Task C) Use ROS-based strategies to improve the efficacy of Bradyrhizobium japonicum inoculants under stressful environmental conditions. Biological nitrogen fixation due to the Bradyrhizobium-soybean symbiosis is highly sensitive to water deficits and high salinity. We hypothesize that stress-associated ROS signaling in soybean contributes to the sensitivity of the symbiosis to these stresses, and that this sensitivity can be attenuated by various ROS-based strategies. We propose to test this, first, by enhancing the tolerance of B. japonicum to ROS by passaging cultures through increasing ROS levels in culture. We predict that pre-adaptation of the symbiont to ROS will enable earlier nodulation and nitrogen fixation, and the resulting fixed nitrogen will help promote continued plant growth under at least low levels of stress. Second, we will screen for microbial isolates that enhance the oxidative stress tolerance of B. japonicum in culture, and will co-evolve B. japonicum in mixed cultures under ROS stress, with cross protection likely resulting from the secretion of antioxidants and enzymes. We predict that inoculants with B. japonicum in mixtures with antioxidant-producing bacteria or in cultures co-evolved to be ROS tolerant will enable earlier nodulation and nitrogen fixation.
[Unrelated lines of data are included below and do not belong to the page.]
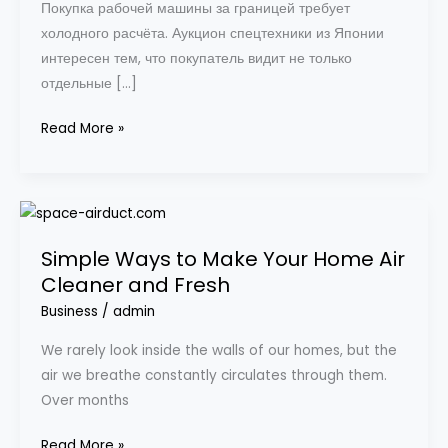
Покупка рабочей машины за границей требует
холодного расчёта. Аукцион спецтехники из Японии
интересен тем, что покупатель видит не только
отдельные […]
Read More »
Simple
Ways
Simple Ways to Make Your Home Air
to
Cleaner and Fresh
Make
Your
Business
/
admin
Home
We rarely look inside the walls of our homes, but the
Air
air we breathe constantly circulates through them.
Cleaner
Over months
and
Fresh
Read More »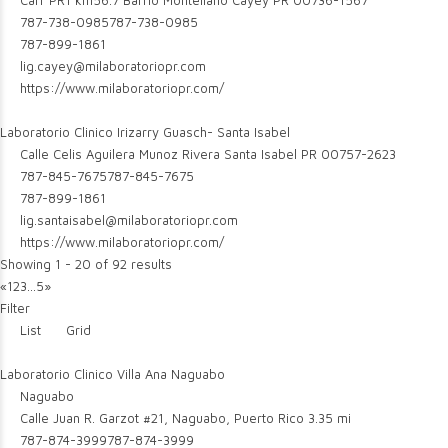
Carr PR1 km56.7 Barrio Montellano Cayey PR 00736-1567
787-738-0985
787-738-0985
787-899-1861
lig.cayey@milaboratoriopr.com
https://www.milaboratoriopr.com/
Laboratorio Clinico Irizarry Guasch- Santa Isabel
Calle Celis Aguilera Munoz Rivera Santa Isabel PR 00757-2623
787-845-7675
787-845-7675
787-899-1861
lig.santaisabel@milaboratoriopr.com
https://www.milaboratoriopr.com/
Showing 1 - 20 of 92 results
«
1
2
3
...
5
»
Filter
List
Grid
Laboratorio Clinico Villa Ana Naguabo
Naguabo
Calle Juan R. Garzot #21, Naguabo, Puerto Rico
3.35 mi
787-874-3999
787-874-3999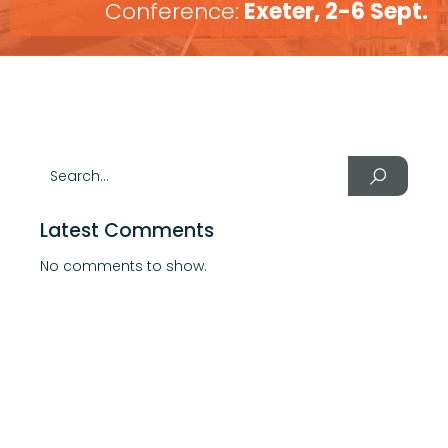
Conference:
Exeter, 2-6 Sept.
Latest Comments
No comments to show.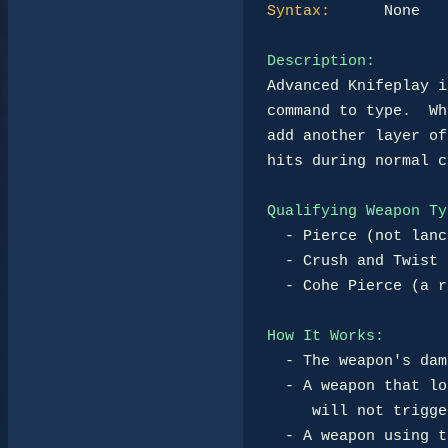
Syntax:
      None

Description:
Advanced Knifeplay i
command to type.  Wh
add another layer of
hits during normal c
Qualifying Weapon Ty
-
 Pierce (not lanc
-
 Crush and Twist 
-
 Cohe Pierce (a r
How It Works:
-
 The weapon's dam
-
 A weapon that lo
     will not trigger Advanced Knifeplay.

-
 A weapon using t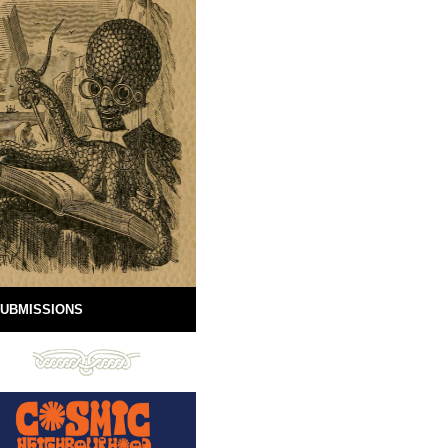
UBMISSIONS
These results have the potential to boost nitrogen fixation under water deficits, as well as in the presence of other ROS-generating stresses including salinity, low phosphate and acidity.
Additional Information
What is the question, missing gap in knowledge, or problem being solved?
Problem 1: Abiotic stresses such as water deficits are occurring at increasing frequency in the Midwest, and this negatively impacts soybean growth both directly and by reducing nitrogen fixation.
Problem 2: We need more knowledge of the processes underlying soybean microbiome development to fully exploit microbes to improve soybean growth under non-ideal growth conditions.
What do you expect to learn?
We will learn if various microbiome-based strategies for developing and improving inoculants will be effective for improving soybean tolerance to a range of abiotic stresses including drought or enhancing biological nitrogen fixation under environmental conditions that generally inhibit it.
Why is this research important to a soybean farmer or the soybean industry?
Soybean microbiomes are an under-utilized resource for advancing soybean health, and more knowledge of how best to exploit this resource is critical to the future of the industry.